Change detection data:
+++

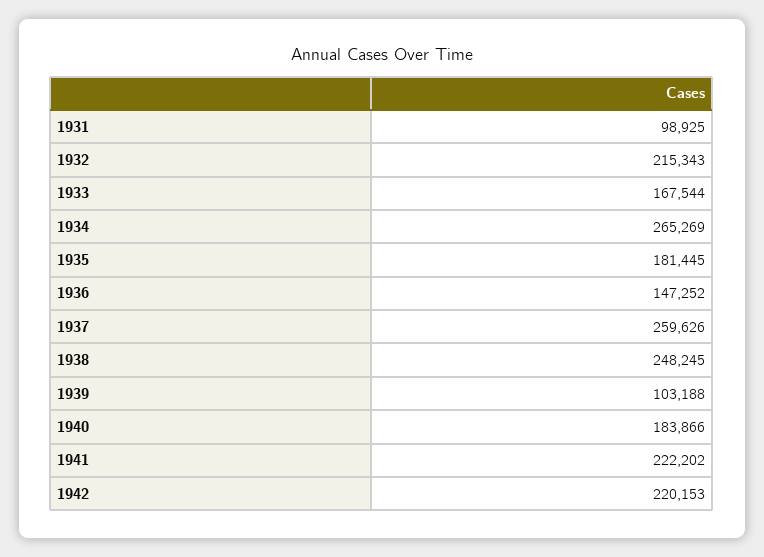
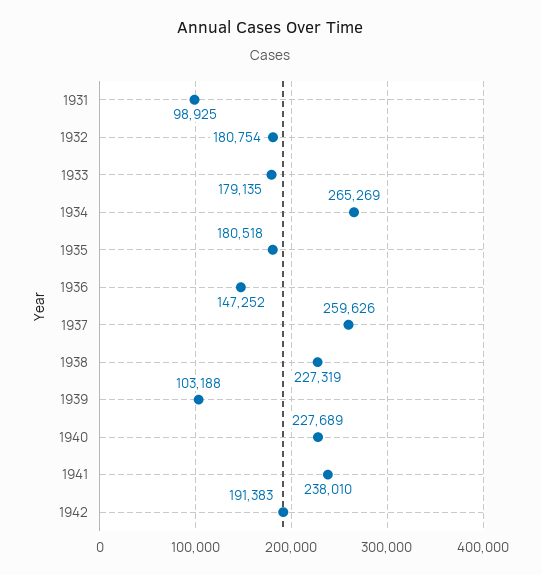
1932: 215343 -> 180754
1933: 167544 -> 179135
1935: 181445 -> 180518
1938: 248245 -> 227319
1940: 183866 -> 227689
1941: 222202 -> 238010
1942: 220153 -> 191383

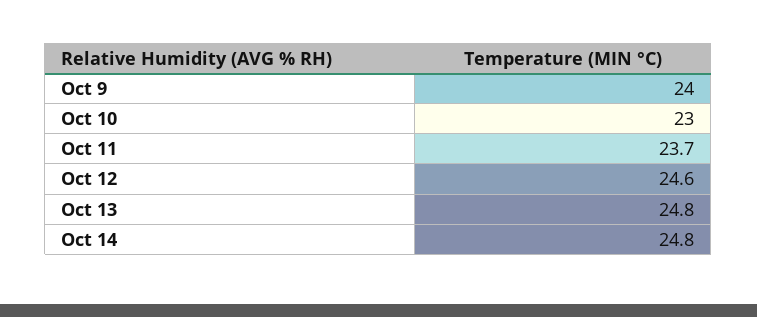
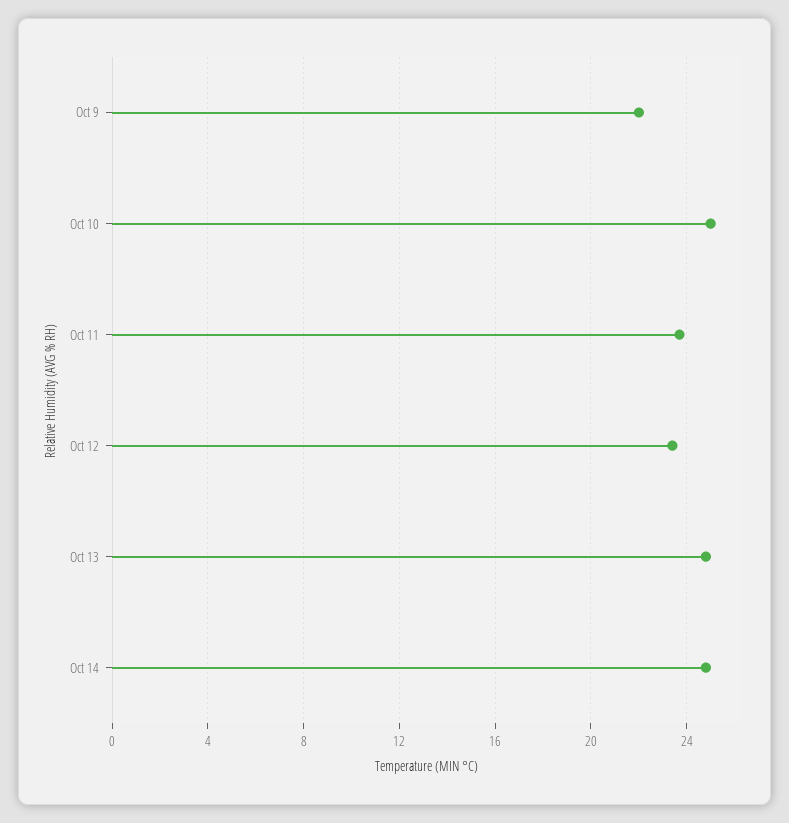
Oct 9: 24 -> 22
Oct 10: 23 -> 25
Oct 12: 24.6 -> 23.5

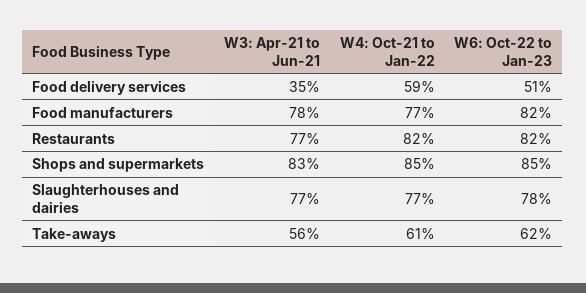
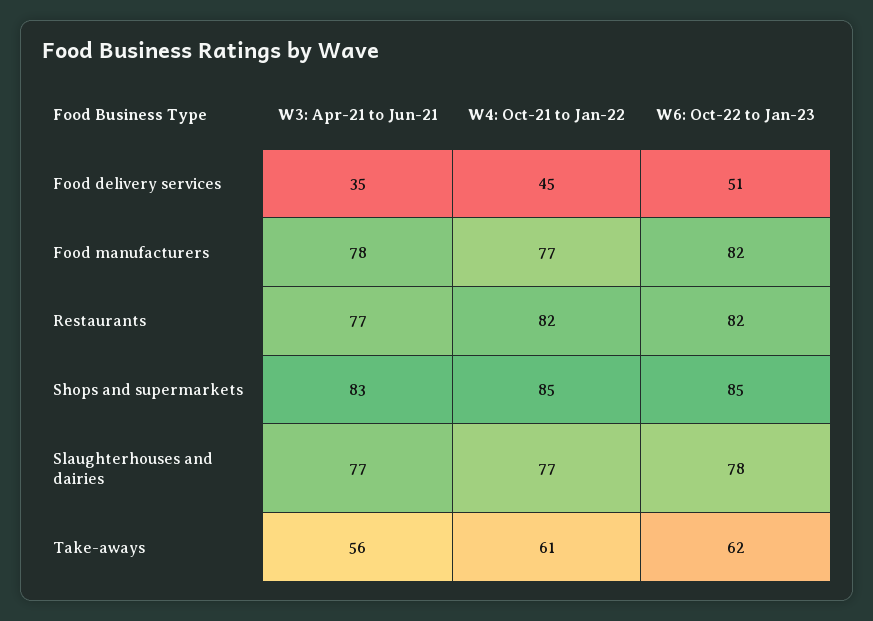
W4: Oct-21 to Jan-22, Food delivery services: 59 -> 45

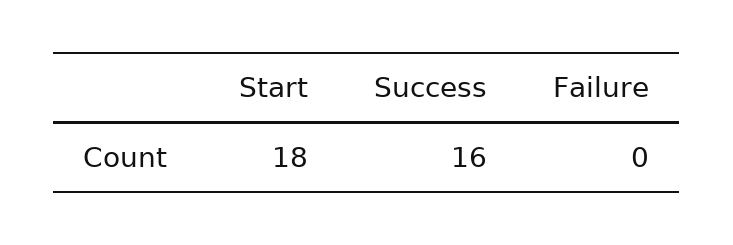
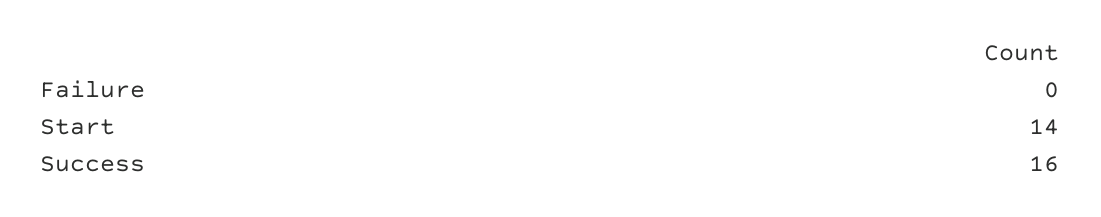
Start: 18 -> 14

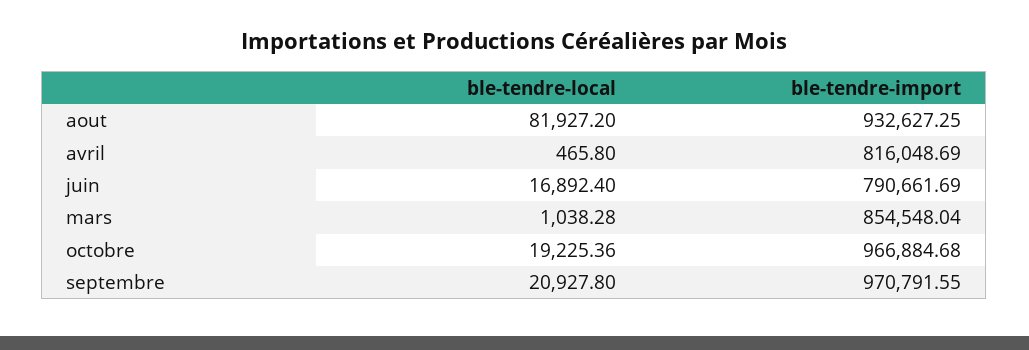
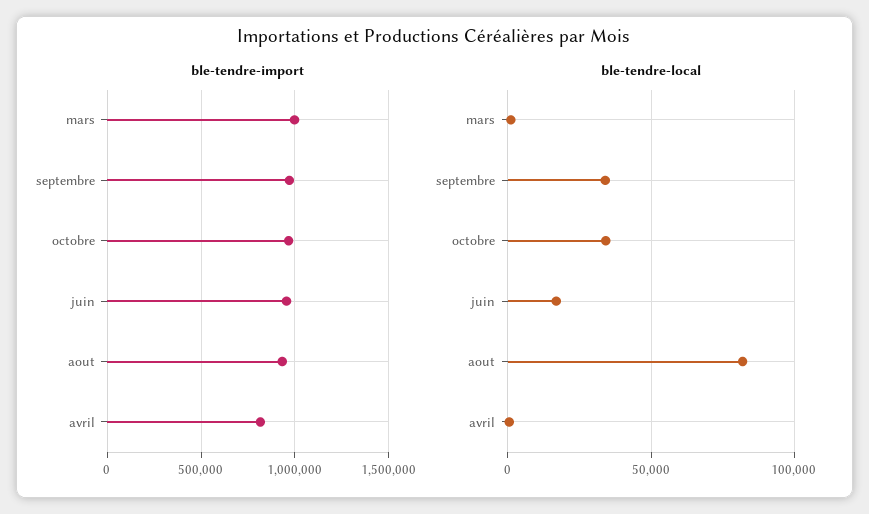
ble-tendre-import, juin: 790661.69 -> 950000
ble-tendre-import, mars: 854548.04 -> 1000000
ble-tendre-local, octobre: 19225.36 -> 35000
ble-tendre-local, septembre: 20927.8 -> 35000

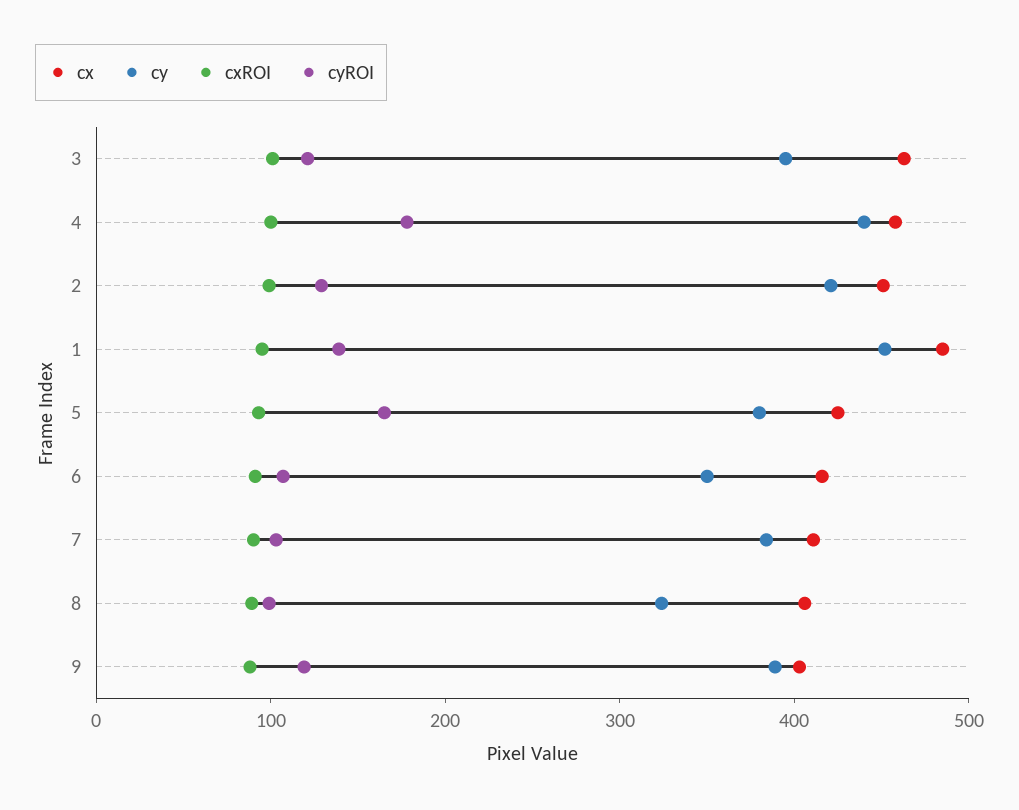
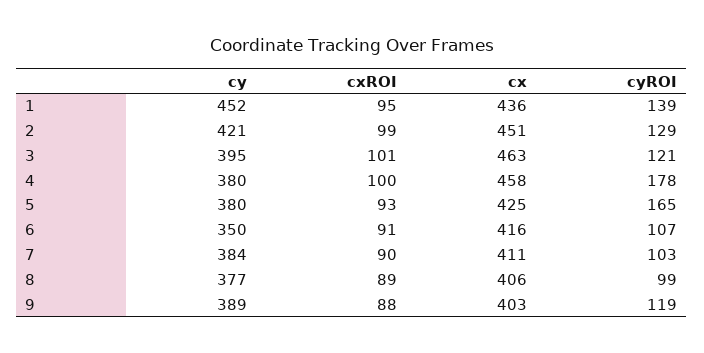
cy, 4: 440 -> 380
cx, 1: 480 -> 436
cy, 8: 320 -> 377

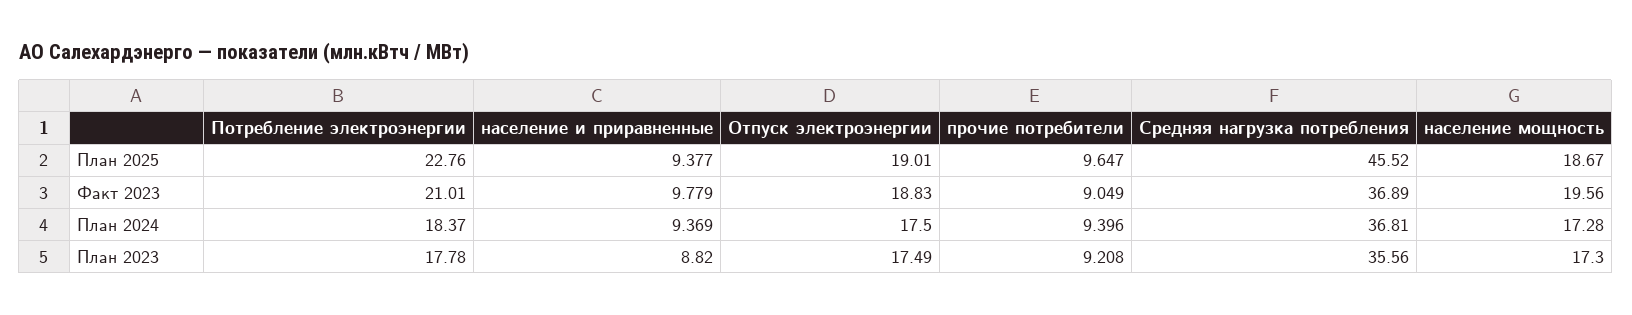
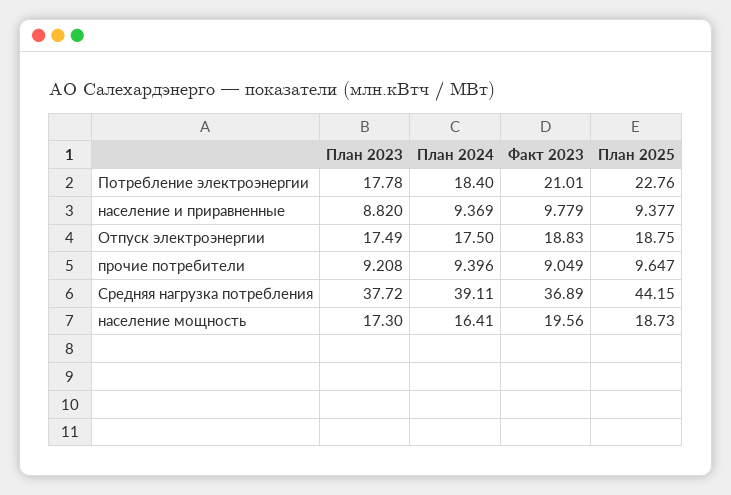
Отпуск электроэнергии, План 2025: 19.01 -> 18.75
Средняя нагрузка потребления, План 2025: 45.52 -> 44.15
население мощность, План 2025: 18.67 -> 18.73
Потребление электроэнергии, План 2024: 18.37 -> 18.4
Средняя нагрузка потребления, План 2024: 36.81 -> 39.11
население мощность, План 2024: 17.28 -> 16.41
Средняя нагрузка потребления, План 2023: 35.56 -> 37.72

+++

▶ TASK TO CARRY OUT
Print every record above exactly as written, leaving out the pictures.

▶ RESPONSE TO THE TASK
1932: 215343 -> 180754
1933: 167544 -> 179135
1935: 181445 -> 180518
1938: 248245 -> 227319
1940: 183866 -> 227689
1941: 222202 -> 238010
1942: 220153 -> 191383

Oct 9: 24 -> 22
Oct 10: 23 -> 25
Oct 12: 24.6 -> 23.5

W4: Oct-21 to Jan-22, Food delivery services: 59 -> 45

Start: 18 -> 14

ble-tendre-import, juin: 790661.69 -> 950000
ble-tendre-import, mars: 854548.04 -> 1000000
ble-tendre-local, octobre: 19225.36 -> 35000
ble-tendre-local, septembre: 20927.8 -> 35000

cy, 4: 440 -> 380
cx, 1: 480 -> 436
cy, 8: 320 -> 377

Отпуск электроэнергии, План 2025: 19.01 -> 18.75
Средняя нагрузка потребления, План 2025: 45.52 -> 44.15
население мощность, План 2025: 18.67 -> 18.73
Потребление электроэнергии, План 2024: 18.37 -> 18.4
Средняя нагрузка потребления, План 2024: 36.81 -> 39.11
население мощность, План 2024: 17.28 -> 16.41
Средняя нагрузка потребления, План 2023: 35.56 -> 37.72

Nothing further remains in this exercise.